• [TASK PROMPT] Pull every line that includes the word "text" out of the data below and copy it.
- Opening Delimiter -
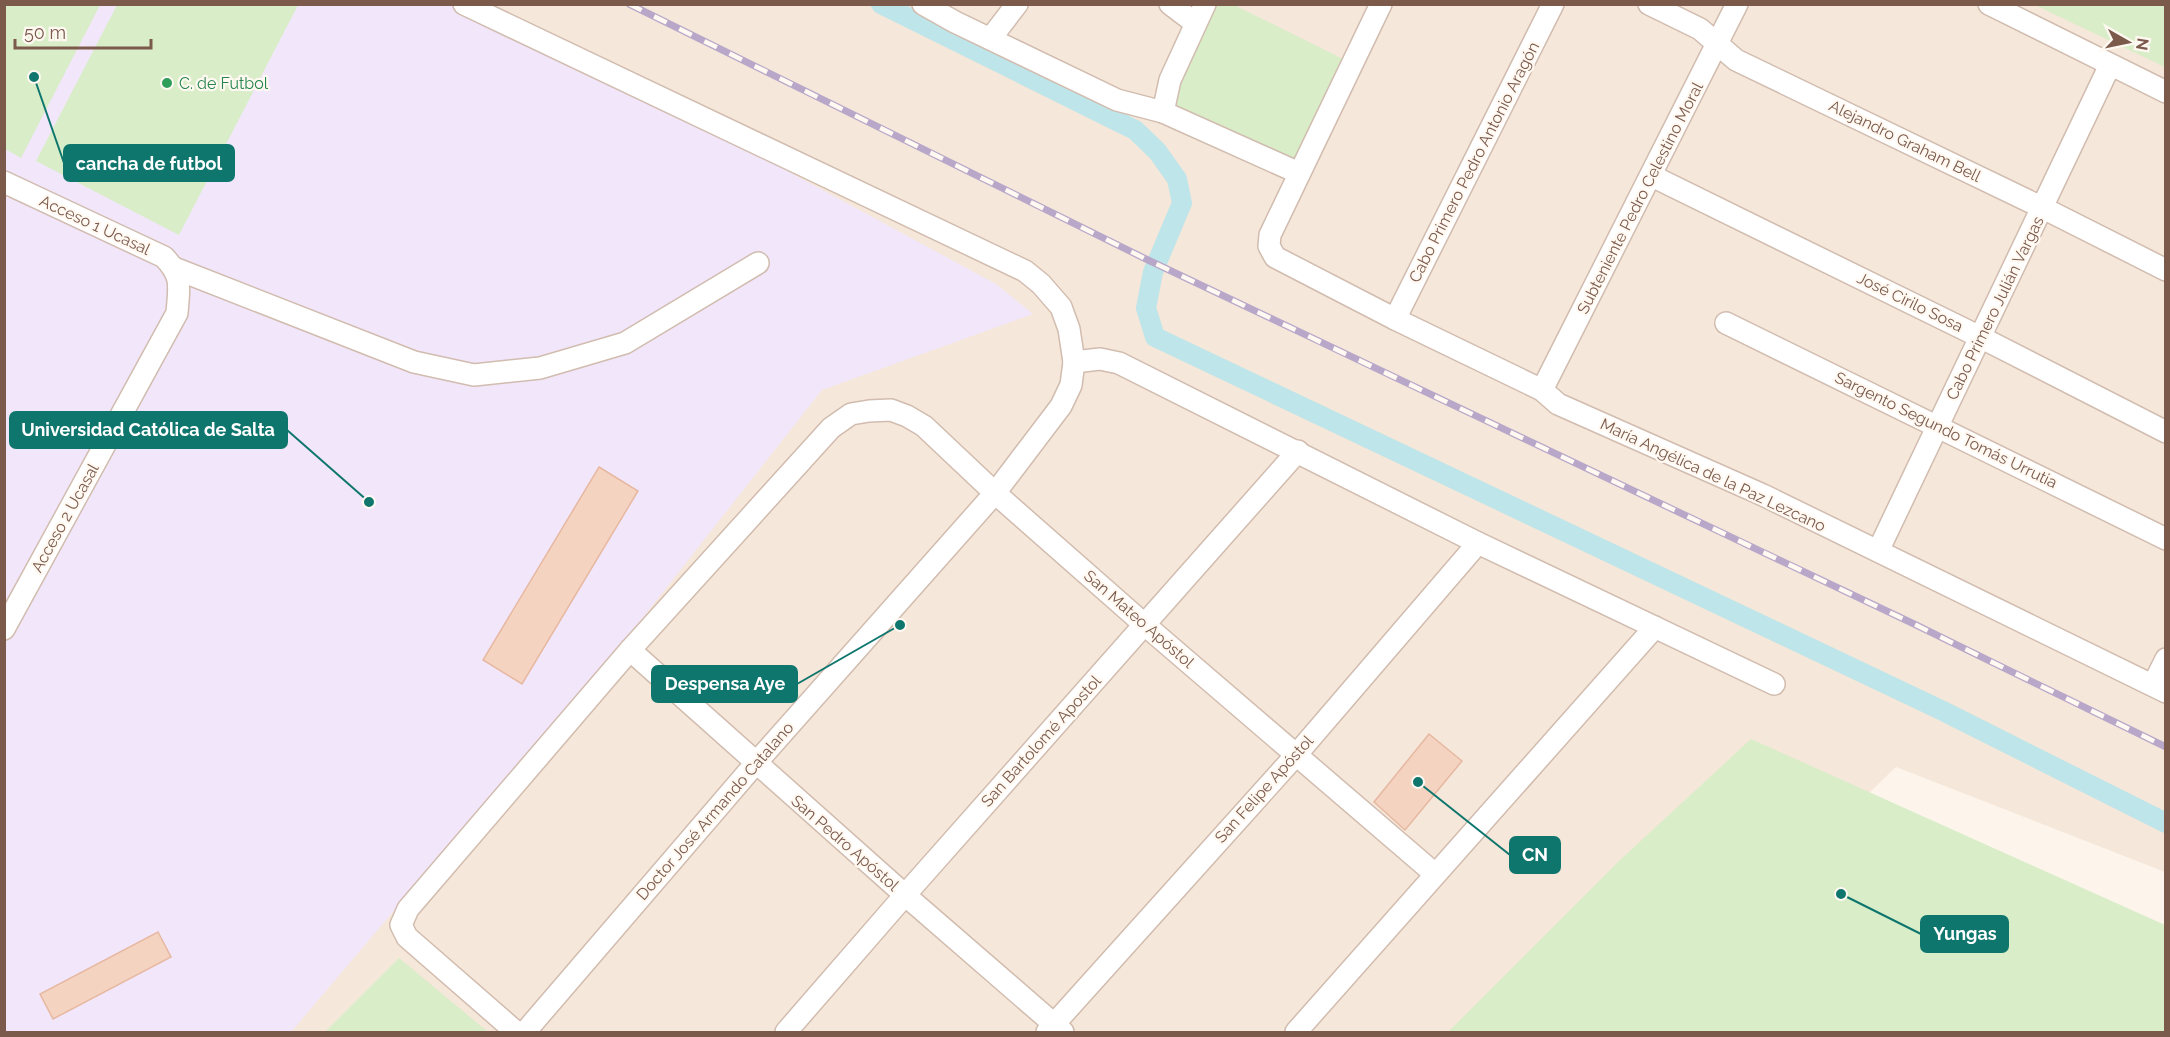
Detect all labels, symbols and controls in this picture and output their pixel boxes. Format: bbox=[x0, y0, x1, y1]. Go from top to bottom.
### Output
scale bar bbox=[15, 12, 152, 50]
north arrow bbox=[2098, 12, 2158, 72]
text: 50 m bbox=[24, 22, 66, 43]
text: N bbox=[2132, 37, 2153, 52]
street label: Cabo Primero Pedro Antonio Aragón bbox=[1405, 39, 1543, 285]
place label: C. de Futbol bbox=[179, 74, 269, 93]
marker: C. de Futbol bbox=[160, 76, 174, 90]
street label: Subteniente Pedro Celestino Moral bbox=[1573, 78, 1707, 317]
street label: Alejandro Graham Bell bbox=[1826, 96, 1985, 186]
callout: cancha de futbol bbox=[64, 145, 234, 181]
text: cancha de futbol bbox=[76, 153, 223, 174]
street label: Acceso 1 Ucasal bbox=[37, 191, 154, 259]
street label: Cabo Primero Julián Vargas bbox=[1942, 213, 2048, 403]
street label: José Cirilo Sosa bbox=[1854, 268, 1966, 336]
street label: Sargento Segundo Tomás Urrutia bbox=[1832, 368, 2060, 492]
callout: Universidad Católica de Salta bbox=[10, 412, 287, 448]
street label: María Angélica de la Paz Lezcano bbox=[1597, 414, 1829, 536]
text: Universidad Católica de Salta bbox=[21, 419, 275, 440]
street label: Acceso 2 Ucasal bbox=[27, 460, 103, 576]
street label: San Mateo Apóstol bbox=[1080, 566, 1198, 672]
callout: Despensa Aye bbox=[652, 666, 797, 702]
street label: San Bartolomé Apostol bbox=[977, 671, 1105, 811]
text: Despensa Aye bbox=[665, 673, 785, 694]
street label: Doctor José Armando Catalano bbox=[633, 718, 797, 904]
street label: San Felipe Apóstol bbox=[1211, 731, 1318, 847]
street label: San Pedro Apóstol bbox=[787, 791, 903, 895]
callout: CN bbox=[1510, 837, 1560, 873]
text: CN bbox=[1522, 844, 1548, 865]
callout: Yungas bbox=[1921, 916, 2008, 952]
text: Yungas bbox=[1933, 923, 1997, 944]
- Closing Delimiter -
• [RESULT FOR THIS TASK]
text: 50 m bbox=[24, 22, 66, 43]
text: N bbox=[2132, 37, 2153, 52]
text: cancha de futbol bbox=[76, 153, 223, 174]
text: Universidad Católica de Salta bbox=[21, 419, 275, 440]
text: Despensa Aye bbox=[665, 673, 785, 694]
text: CN bbox=[1522, 844, 1548, 865]
text: Yungas bbox=[1933, 923, 1997, 944]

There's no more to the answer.